What you should do: For this exercise, restate every line below word for word and drop the images.

- Opening Delimiter -

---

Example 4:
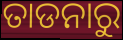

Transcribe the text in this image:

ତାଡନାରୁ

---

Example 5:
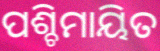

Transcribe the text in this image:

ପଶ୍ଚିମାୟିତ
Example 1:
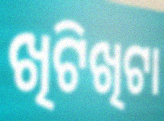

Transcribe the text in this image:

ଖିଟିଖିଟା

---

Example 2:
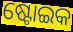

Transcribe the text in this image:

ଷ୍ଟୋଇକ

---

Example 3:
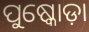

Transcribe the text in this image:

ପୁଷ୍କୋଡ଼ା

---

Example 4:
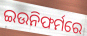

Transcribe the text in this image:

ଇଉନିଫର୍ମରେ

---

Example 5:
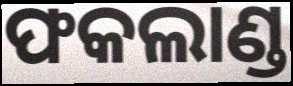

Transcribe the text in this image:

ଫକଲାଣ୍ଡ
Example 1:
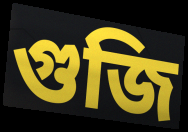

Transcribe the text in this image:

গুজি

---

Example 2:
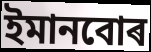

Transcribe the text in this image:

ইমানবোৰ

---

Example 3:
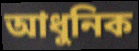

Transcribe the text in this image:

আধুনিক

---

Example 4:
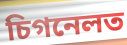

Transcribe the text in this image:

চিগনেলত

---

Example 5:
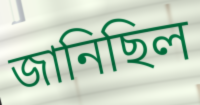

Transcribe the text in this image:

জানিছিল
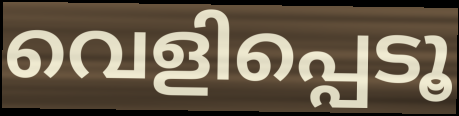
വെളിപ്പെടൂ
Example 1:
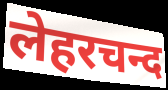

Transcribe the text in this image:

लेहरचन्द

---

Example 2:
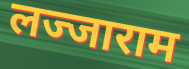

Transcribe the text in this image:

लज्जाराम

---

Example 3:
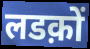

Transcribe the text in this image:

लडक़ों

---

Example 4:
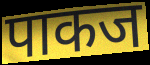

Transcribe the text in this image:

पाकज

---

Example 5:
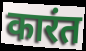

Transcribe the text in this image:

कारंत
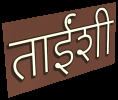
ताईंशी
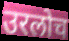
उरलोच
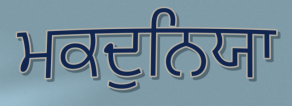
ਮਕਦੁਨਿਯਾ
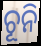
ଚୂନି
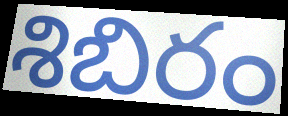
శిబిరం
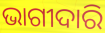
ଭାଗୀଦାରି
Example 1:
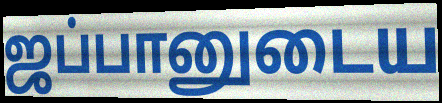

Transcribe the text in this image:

- Closing Delimiter -

Result below:
---

Example 4:

Transcribe the text in this image:

ତାଡନାରୁ

---

Example 5:

Transcribe the text in this image:

ପଶ୍ଚିମାୟିତ
Example 1:

Transcribe the text in this image:

ଖିଟିଖିଟା

---

Example 2:

Transcribe the text in this image:

ଷ୍ଟୋଇକ

---

Example 3:

Transcribe the text in this image:

ପୁଷ୍କୋଡ଼ା

---

Example 4:

Transcribe the text in this image:

ଇଉନିଫର୍ମରେ

---

Example 5:

Transcribe the text in this image:

ଫକଲାଣ୍ଡ
Example 1:

Transcribe the text in this image:

গুজি

---

Example 2:

Transcribe the text in this image:

ইমানবোৰ

---

Example 3:

Transcribe the text in this image:

আধুনিক

---

Example 4:

Transcribe the text in this image:

চিগনেলত

---

Example 5:

Transcribe the text in this image:

জানিছিল
വെളിപ്പെടൂ
Example 1:

Transcribe the text in this image:

लेहरचन्द

---

Example 2:

Transcribe the text in this image:

लज्जाराम

---

Example 3:

Transcribe the text in this image:

लडक़ों

---

Example 4:

Transcribe the text in this image:

पाकज

---

Example 5:

Transcribe the text in this image:

कारंत
ताईंशी
उरलोच
ਮਕਦੁਨਿਯਾ
ଚୂନି
శిబిరం
ଭାଗୀଦାରି
Example 1:

Transcribe the text in this image:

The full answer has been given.